2. The Spin Cycle (5/12/2016)

This Week In Hedgeye Cartoons - The Cycle cartoon 05.12.2016

"While it should surprise no one who has been on the right side of the US economic, profit, and credit cycle call that the #LateCycle Sectors of the US Economy (Financials, Consumer Discretionary, Tech, Healthcare) are the biggest dogs for the YTD, the pace of the decline in the US Retail (XRT) sub-sector of consumer has caught many off-side this week," Hedgeye CEO Keith McCullough wrote in the Early Look this morning.

3. Precious Metals (5/11/2016)

This Week In Hedgeye Cartoons - gold cartoon 05.11.2016

It's been a tumultuous 2016 for investors but there's always a bull market somewhere. Gold is up more than 20% this year.
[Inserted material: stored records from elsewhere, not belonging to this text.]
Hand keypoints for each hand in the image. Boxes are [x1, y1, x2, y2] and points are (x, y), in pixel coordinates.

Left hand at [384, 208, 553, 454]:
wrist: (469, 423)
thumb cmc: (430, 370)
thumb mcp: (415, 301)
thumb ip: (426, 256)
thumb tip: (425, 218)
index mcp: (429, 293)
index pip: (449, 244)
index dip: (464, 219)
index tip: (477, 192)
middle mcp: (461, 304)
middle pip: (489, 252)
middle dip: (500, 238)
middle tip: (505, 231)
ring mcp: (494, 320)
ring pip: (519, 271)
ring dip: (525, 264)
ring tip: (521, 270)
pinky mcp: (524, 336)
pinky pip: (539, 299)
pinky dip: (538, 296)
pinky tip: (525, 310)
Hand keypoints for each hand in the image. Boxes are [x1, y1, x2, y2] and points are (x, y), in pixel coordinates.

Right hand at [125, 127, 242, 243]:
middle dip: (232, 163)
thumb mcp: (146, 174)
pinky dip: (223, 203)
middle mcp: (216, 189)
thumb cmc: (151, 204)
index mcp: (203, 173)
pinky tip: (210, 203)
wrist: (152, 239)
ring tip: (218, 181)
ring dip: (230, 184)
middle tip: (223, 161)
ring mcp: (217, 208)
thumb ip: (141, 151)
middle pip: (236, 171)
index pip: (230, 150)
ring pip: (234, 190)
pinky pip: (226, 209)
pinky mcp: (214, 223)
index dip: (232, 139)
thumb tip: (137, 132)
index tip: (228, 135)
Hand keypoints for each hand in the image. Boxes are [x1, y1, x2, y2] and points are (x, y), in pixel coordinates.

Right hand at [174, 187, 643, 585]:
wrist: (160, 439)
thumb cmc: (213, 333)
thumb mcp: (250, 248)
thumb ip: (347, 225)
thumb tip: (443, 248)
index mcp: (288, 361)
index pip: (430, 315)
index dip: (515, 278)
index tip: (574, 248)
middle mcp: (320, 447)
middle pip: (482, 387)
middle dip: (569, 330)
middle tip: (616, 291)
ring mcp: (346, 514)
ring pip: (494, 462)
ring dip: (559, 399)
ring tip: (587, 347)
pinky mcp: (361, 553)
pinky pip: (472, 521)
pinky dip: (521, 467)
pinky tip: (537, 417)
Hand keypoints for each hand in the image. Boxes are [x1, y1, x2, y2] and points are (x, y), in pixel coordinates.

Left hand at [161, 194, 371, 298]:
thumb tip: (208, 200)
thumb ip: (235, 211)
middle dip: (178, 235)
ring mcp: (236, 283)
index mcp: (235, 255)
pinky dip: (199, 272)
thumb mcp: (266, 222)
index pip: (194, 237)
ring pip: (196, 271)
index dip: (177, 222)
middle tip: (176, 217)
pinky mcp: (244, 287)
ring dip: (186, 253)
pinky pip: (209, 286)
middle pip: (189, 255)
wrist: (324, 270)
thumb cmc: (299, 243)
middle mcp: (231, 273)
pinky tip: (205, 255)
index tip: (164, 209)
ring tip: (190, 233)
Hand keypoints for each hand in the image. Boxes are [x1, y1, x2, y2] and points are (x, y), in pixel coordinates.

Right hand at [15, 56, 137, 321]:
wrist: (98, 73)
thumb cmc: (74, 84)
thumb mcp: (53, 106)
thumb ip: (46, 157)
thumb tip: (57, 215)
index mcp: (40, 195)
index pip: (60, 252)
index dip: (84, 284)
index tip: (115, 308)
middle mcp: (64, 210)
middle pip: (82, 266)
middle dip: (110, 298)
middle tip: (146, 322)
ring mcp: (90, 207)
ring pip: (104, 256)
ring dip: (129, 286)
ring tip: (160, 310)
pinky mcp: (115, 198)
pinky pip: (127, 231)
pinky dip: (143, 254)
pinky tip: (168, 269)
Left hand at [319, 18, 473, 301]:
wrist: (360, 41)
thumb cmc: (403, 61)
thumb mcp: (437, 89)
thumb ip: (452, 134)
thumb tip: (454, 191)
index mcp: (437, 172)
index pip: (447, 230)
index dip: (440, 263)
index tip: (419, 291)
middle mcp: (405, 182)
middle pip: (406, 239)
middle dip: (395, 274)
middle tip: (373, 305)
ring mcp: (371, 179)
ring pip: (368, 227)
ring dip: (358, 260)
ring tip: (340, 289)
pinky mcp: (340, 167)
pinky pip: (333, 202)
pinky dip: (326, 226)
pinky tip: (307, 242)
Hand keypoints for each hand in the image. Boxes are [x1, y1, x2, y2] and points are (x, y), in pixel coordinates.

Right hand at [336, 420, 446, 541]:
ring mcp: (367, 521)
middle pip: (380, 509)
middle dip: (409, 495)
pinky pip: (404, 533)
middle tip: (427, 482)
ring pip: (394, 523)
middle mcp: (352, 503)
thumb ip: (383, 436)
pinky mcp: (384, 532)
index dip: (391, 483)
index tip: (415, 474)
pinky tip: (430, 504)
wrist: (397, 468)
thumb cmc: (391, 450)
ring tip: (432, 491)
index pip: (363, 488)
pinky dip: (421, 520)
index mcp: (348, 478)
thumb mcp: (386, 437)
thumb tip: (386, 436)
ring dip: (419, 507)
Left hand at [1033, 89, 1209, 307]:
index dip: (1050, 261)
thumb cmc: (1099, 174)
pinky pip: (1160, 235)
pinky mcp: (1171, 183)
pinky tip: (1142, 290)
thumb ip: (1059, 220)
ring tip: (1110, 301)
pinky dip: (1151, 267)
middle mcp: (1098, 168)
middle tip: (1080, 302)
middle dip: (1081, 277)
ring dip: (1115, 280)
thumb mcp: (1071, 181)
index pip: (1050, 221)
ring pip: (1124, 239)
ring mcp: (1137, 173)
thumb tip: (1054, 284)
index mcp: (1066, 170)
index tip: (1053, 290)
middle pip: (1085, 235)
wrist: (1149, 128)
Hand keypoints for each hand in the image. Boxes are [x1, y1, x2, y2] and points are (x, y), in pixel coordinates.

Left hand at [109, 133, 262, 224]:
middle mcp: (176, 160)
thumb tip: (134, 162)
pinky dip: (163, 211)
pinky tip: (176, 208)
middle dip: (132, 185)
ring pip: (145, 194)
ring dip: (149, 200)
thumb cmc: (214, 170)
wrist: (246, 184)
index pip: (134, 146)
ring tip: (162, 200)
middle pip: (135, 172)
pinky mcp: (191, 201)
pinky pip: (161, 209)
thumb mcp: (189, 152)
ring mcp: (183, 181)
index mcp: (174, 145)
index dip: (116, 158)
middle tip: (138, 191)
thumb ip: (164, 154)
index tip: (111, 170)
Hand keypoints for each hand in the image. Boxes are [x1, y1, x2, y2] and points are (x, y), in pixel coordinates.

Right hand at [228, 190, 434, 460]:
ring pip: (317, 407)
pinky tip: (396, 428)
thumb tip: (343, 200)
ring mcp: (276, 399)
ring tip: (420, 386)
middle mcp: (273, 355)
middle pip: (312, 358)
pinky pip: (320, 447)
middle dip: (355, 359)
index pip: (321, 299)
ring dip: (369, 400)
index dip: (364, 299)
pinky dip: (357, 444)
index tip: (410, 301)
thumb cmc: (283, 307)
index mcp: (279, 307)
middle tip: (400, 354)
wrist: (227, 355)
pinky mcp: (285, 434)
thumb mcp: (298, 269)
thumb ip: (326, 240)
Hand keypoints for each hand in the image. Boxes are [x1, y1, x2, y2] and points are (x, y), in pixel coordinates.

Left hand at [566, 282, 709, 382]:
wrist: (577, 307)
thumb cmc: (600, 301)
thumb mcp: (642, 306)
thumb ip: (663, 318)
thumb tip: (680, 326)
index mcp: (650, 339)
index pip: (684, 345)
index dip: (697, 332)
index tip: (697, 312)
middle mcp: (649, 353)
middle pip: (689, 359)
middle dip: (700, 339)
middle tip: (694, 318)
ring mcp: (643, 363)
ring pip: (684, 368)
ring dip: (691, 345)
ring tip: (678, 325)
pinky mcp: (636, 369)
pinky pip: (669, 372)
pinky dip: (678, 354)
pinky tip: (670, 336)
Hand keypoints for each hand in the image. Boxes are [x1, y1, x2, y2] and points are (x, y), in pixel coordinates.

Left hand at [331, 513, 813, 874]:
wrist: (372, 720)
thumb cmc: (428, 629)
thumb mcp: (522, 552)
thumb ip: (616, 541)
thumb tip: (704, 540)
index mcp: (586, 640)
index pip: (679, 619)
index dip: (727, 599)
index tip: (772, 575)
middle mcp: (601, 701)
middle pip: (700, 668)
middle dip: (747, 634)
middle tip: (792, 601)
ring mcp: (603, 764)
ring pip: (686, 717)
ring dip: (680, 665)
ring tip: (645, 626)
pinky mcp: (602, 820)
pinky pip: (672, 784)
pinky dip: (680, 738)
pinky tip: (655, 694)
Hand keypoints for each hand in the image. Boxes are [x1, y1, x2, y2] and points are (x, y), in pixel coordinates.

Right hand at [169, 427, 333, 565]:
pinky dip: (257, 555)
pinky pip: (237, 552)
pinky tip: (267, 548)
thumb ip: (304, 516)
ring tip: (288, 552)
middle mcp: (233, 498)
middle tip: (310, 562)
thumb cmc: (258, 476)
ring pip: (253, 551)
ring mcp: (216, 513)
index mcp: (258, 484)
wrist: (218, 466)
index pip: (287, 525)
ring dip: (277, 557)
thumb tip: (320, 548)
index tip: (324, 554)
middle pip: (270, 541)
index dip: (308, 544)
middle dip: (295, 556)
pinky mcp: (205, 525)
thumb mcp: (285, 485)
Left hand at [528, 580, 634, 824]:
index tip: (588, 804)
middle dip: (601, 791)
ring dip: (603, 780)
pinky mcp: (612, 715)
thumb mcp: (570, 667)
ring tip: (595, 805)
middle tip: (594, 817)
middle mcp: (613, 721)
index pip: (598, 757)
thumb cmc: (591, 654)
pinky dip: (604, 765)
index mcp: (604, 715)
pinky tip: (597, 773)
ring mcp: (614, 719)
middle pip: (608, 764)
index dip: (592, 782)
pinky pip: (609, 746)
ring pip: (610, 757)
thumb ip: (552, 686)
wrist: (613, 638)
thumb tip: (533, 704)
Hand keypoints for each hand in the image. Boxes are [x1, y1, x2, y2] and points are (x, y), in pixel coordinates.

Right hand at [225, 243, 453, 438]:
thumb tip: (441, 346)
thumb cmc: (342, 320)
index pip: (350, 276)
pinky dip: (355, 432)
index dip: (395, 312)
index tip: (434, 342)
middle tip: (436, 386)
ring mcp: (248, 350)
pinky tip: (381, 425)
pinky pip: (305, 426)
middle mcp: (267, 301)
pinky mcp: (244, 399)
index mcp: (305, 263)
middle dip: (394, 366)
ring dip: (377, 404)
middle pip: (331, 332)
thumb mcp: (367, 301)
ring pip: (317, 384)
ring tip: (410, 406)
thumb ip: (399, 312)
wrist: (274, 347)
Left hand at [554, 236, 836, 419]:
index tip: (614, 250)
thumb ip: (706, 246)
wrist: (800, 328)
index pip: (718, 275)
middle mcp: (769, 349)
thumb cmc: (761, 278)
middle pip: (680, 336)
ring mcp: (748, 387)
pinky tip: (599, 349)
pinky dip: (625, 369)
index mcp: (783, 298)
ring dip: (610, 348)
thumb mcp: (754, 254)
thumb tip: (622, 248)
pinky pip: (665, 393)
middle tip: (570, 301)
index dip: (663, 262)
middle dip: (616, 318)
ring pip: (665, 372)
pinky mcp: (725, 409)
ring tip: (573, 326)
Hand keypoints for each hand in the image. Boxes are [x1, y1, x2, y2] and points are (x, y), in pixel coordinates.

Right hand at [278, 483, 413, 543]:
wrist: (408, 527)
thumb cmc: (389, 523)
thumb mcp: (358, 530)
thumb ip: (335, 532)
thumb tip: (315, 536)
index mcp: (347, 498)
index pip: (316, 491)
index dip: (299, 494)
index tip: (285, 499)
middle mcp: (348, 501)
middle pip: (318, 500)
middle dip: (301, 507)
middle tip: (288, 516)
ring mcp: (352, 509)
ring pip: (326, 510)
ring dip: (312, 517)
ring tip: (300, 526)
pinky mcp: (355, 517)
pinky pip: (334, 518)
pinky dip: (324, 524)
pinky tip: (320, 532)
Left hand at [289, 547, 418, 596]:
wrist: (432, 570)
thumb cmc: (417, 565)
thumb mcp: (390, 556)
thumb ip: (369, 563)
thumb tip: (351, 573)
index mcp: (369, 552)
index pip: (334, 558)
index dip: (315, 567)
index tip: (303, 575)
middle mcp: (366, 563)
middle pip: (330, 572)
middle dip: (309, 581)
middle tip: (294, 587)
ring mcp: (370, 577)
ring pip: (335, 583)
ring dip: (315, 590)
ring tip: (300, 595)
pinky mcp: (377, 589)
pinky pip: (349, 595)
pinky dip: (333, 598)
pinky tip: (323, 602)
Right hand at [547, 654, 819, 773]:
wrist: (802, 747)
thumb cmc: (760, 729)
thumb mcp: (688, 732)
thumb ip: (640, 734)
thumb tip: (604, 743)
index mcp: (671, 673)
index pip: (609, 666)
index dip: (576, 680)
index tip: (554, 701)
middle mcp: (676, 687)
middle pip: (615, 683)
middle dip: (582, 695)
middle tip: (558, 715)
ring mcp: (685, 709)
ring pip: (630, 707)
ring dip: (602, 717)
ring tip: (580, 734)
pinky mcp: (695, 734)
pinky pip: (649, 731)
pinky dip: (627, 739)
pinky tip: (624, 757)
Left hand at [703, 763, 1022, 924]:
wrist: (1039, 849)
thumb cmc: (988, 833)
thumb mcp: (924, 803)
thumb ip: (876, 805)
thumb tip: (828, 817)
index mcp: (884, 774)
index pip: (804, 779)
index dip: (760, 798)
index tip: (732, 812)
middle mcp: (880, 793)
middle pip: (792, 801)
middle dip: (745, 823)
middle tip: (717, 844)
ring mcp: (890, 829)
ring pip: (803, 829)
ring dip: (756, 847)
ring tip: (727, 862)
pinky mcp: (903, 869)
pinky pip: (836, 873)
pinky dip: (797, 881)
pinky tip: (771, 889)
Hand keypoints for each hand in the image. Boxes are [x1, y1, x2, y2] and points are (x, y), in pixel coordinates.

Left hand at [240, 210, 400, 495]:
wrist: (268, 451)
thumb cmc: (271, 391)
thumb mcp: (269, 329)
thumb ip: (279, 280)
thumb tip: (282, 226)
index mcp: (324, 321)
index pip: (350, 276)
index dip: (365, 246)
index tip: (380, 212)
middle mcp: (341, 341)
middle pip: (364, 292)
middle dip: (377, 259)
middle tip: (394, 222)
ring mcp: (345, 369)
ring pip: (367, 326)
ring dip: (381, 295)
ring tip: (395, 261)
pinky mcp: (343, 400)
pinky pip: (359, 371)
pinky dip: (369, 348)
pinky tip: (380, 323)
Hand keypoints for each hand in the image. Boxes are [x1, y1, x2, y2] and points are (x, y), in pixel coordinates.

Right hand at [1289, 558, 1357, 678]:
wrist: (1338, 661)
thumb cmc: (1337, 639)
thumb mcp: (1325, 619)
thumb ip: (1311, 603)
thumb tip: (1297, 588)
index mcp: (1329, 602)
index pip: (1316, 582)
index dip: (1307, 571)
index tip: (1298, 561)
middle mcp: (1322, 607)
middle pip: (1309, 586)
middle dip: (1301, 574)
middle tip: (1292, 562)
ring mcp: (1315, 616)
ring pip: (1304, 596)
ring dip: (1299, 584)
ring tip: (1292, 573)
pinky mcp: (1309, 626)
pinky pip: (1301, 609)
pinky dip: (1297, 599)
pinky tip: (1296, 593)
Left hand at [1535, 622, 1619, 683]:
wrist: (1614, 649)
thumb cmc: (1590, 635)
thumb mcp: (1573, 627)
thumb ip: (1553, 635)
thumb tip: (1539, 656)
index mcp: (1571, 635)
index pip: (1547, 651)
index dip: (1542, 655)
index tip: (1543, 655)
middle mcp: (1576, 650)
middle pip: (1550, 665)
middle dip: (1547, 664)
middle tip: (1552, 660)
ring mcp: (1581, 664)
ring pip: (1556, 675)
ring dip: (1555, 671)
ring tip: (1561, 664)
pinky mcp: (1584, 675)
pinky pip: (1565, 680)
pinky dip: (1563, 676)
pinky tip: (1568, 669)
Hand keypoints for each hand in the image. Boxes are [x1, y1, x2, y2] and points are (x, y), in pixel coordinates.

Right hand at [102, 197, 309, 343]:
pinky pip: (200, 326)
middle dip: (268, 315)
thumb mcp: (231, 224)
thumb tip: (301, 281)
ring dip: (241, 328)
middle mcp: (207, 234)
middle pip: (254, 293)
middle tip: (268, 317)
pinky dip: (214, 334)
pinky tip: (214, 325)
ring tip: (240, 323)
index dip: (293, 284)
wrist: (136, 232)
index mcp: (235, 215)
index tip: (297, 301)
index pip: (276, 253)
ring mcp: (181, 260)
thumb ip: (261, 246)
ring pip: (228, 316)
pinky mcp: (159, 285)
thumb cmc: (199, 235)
4. Dead On Arrival (5/10/2016)

This Week In Hedgeye Cartoons - earnings season cartoon 05.10.2016

A brief update on earnings season:

  1. 441 of 500 S&P 500 companies have reported their Q1 2016 numbers
  2. Aggregate SALES growth is DOWN -2.4% year-over-year
  3. Aggregate EARNINGS growth is DOWN -8.9% year-over-year
  4. Ex-Energy (EPS -109% y/y), Financials have EARNINGS DOWN -14.3% year-over-year
  5. Ex-Energy, Technology has EARNINGS DOWN -8.4% year-over-year 

5. An (Increasingly) Red Book (5/9/2016)

This Week In Hedgeye Cartoons - China cartoon 05.09.2016

Chinese equities were down hard overnight (Shanghai Comp down another -2.8% and -47% from 2015’s high) on terrible export (-1.8% y/y APR vs. +11.5% MAR) and import (-10.9% y/y APR vs. -7.6% MAR) data. To be clear, we’re not in the everything has “bottomed” camp.